Fortunately Ampontan shoots down this claim rather quickly:

What Okazaki fails to mention is that the Hull Note was issued on November 26, 1941, fewer than two weeks before the attack on Pearl Harbor. The Japanese strike force had already set sail the day before (American time, but also the 26th Japanese time). They could have been recalled, but the Hull Note made it certain that they wouldn’t be.
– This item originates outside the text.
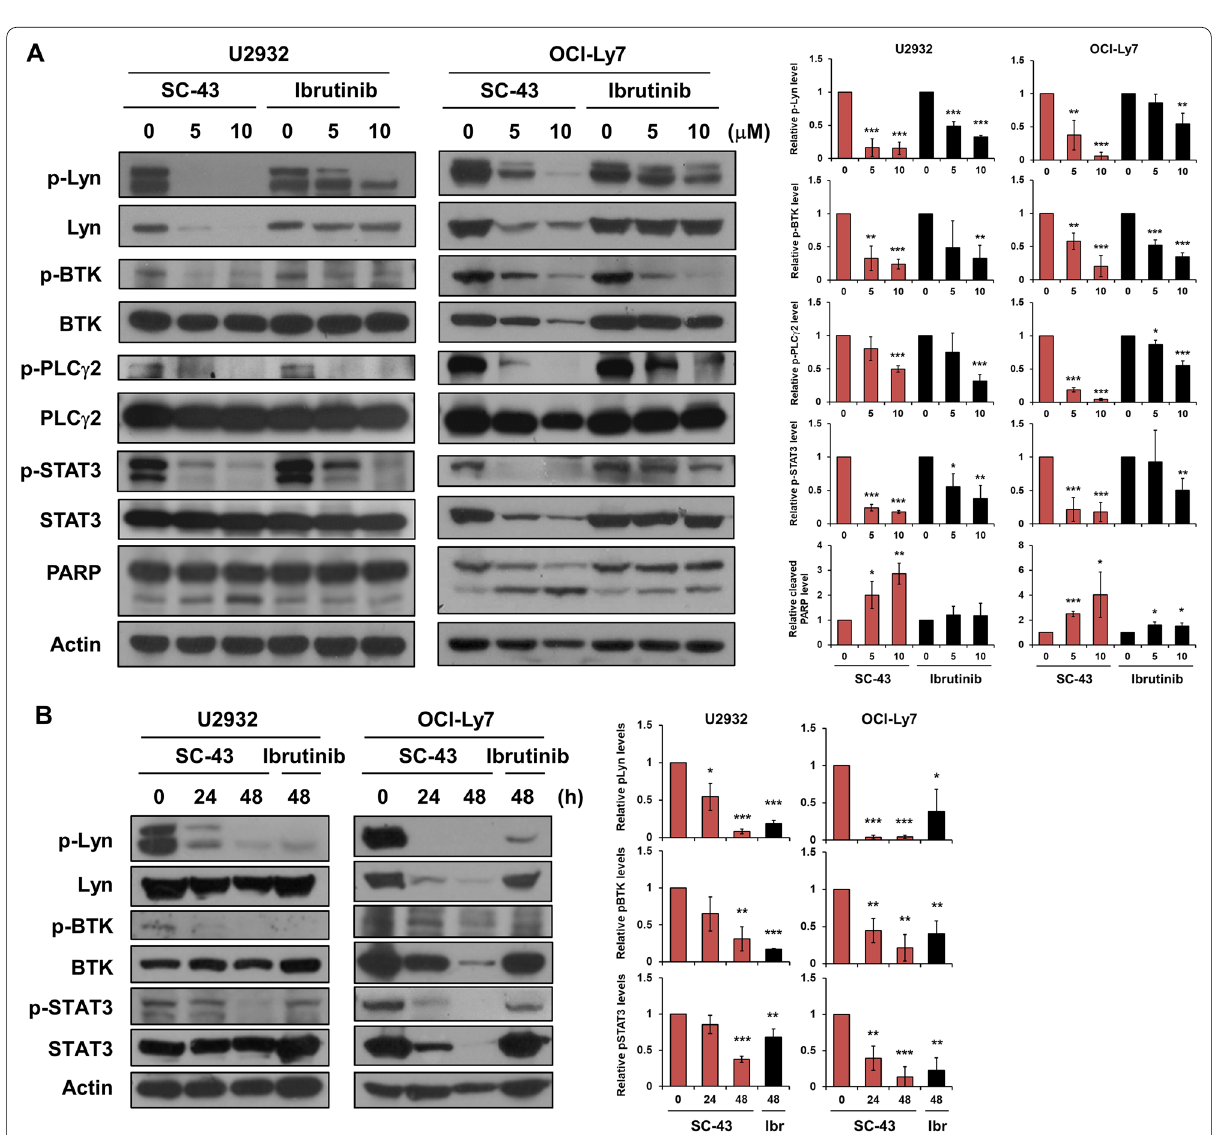
Fig. 4 SHP‑1 agonist inactivates Lyn signaling and elicits PAPR cleavage. A Whole‑cell extracts of U2932 and OCI‑Ly7 cells treated with SC‑43 or ibrutinib at indicated doses for 24 h were analyzed by Western blot analysis (left). The quantitative results of blotting were shown (right). B Whole‑cell extracts of U2932 and OCI‑Ly7 cells treated with SC‑43 or ibrutinib at 5 μM for indicated times were examined by Western blot analysis (left). The quantitative results of blotting were shown (right). Data are representative of three independent experiments. Student’s t ‑test, * P < 0.05; ** P < 0.01; *** P <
Mr. Okazaki must have taken some notes from the anti-American Korean nationalists that use the obscure Taft-Katsura Agreement to bash the United States with. You would think a country like Japan that is so advanced in areas like democracy, human rights, technology, business, etc. would be mature enough to settle this history dispute between them, China, and Korea instead of relying on changing distorted history with revised history. Every country has history that it would rather forget about. You wouldn’t believe how many different countries I’ve been to and people have asked me if Native-Americans still live in teepees and if we have any plans of wiping the rest of them out. Or how many times self righteous foreigners preach to me about the horrors of General Custer and why the US government should condemn him as a war criminal. As annoying as these claims are, not once has someone claimed to me that the US government is trying to cover up the injustices committed against Native-Americans.


Japanese World War II Zero in the Yushukan museum.

By interpreting history the way the Yushukan museum does, it keeps alive the perception that the Imperial Japanese of World War II is still what represents Japanese policy in regards to its Asian neighbors today. This perception is what allows the political demagogues in Korea and China to use anti-Japanese sentiment to deflect attention away from their own political short comings. I just don’t see how Japan will be able to seek a position on the United Nation’s Security Council if it can’t work out an agreement to solve this distorted history issue with its neighbors. If Japan cannot work out an agreement to this issue, how will Japan ever have international creditability to deal with much larger and important issues such as the Israeli-Palestinian issue? Until these issues are solved Japan will never have the credibility and influence in the world that it’s population and economic might should render it.


A steam engine that actually operated on the infamous Thai-Burma Railway made famous by the movie, A Bridge On the River Kwai.